Gospel Reflections by Fr. Abbot Denis Farkasfalvy.

Feast of the Holy Trinity
May 26, 2002
John 3:16-18
The New Testament texts selected for today’s liturgy are in themselves too short and meager to express even implicitly the Trinitarian doctrine of the apostolic church.
And so it may be helpful to look at a sequence of other passages that may help us catch the "the Trinitarian logic" of the Christian faith. Their impact is cumulative. For it is not by chance that the only text of the New Testament in which the doctrine of the three divine persons is expressed in explicit juxtaposition of the three divine Persons -- Father and Son and Holy Spirit -- is in the concluding scene of Matthew's gospel, a text which gives final and full sense to the whole book (Mt 28:16-20).
Equally important are, however, the many Pauline texts -- in his earliest epistles like First Thessalonians and Galatians, and (possibly) also Philippians, as well as in the late or deutero-pauline writings like Ephesians, in which thoughts about Father, Son and Spirit appear as if linked by the inner logic of a comprehensive vision. According to this vision God's full and perfect self-giving and self-expression takes place through the Son who became man and through the outpouring of the gifts of the Spirit. A fine example is found at the beginning of First Thessalonians, possibly the oldest document among the books that constitute the New Testament:
“Remembering before our God and Father your work of faith and labor of love and steadfastness of hope in our Lord Jesus Christ. For we know, beloved by God, that he has chosen you because our message of the gospel came to you not in word only, but also in power and in the Holy Spirit and with full conviction" (1 Thess 1:3-5).
This logic is also embedded in John's Farewell Discourse, except that there the divine persons are mentioned in reverse order:
"When the Spirit of truth comes, he will guide you into all the truth; for he will not speak on his own, but will speak whatever he hears, and he will declare to you the things that are to come. He will glorify me (the Son), because he will take what is mine and declare it to you. All that the Father has is mine." (Jn 16:13-15a)
The passage selected for today’s epistle concludes with a greeting that brings a third variation to the listing of the Divine Persons: “the grace of our Lord Jesus Christ, the love of God and the fellowship of the Holy Spirit be with all of you” (2 Cor 13:13). Grace means merciful kindness revealed through the love of Jesus and bringing about a response of love toward the Father and connecting us in a “fellowship” i.e., the discovery of communion among human beings alienated by sin but brought back to each other when they are reconciled with their common Father.
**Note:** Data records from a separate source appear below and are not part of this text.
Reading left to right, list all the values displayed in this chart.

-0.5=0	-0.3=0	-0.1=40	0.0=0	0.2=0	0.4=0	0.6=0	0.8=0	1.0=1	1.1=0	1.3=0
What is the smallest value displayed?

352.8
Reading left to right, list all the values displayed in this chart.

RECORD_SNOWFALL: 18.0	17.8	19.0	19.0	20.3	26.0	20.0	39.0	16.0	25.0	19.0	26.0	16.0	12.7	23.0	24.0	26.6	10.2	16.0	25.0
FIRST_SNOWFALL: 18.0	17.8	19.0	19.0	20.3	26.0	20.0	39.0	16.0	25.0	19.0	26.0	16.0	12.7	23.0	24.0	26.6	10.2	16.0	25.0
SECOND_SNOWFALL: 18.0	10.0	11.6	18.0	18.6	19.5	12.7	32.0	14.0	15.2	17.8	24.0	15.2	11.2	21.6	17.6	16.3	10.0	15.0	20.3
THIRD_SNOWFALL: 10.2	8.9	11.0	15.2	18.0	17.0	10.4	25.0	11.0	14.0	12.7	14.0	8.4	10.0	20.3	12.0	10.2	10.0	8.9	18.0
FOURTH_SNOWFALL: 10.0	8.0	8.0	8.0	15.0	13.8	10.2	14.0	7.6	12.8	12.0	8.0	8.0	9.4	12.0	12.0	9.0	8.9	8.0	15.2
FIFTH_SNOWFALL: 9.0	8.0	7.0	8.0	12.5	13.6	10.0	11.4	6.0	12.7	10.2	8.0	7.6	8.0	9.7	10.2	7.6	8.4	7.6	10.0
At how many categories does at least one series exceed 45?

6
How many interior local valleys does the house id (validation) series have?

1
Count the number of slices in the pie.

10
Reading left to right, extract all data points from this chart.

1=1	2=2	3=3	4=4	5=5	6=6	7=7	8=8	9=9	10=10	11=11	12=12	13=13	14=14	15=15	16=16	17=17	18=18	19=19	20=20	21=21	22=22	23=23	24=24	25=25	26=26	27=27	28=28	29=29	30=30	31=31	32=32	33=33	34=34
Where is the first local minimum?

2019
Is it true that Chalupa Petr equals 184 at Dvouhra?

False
We meet God as the ultimate Origin (Father) reaching out to us in his Incarnate Self-Expression (Son) and taking home in our inner life as a Personal Bond of Love between the two (the Spirit) who draws us also into the heart of their divine communion that has no beginning and no end.
Trinity Sunday is a call to confront the ultimate issue of our call, our destiny and goal. God has loved the world so much that he did not allow us to go astray but wants to lead us to himself into an intimacy of knowledge and love with God that reaches far beyond the potential of the human being and fulfills more than what we can desire. The final human response is not a mere pondering or an effort of comprehension but allowing God’s grace to overwhelm us by embracing our existence into his own.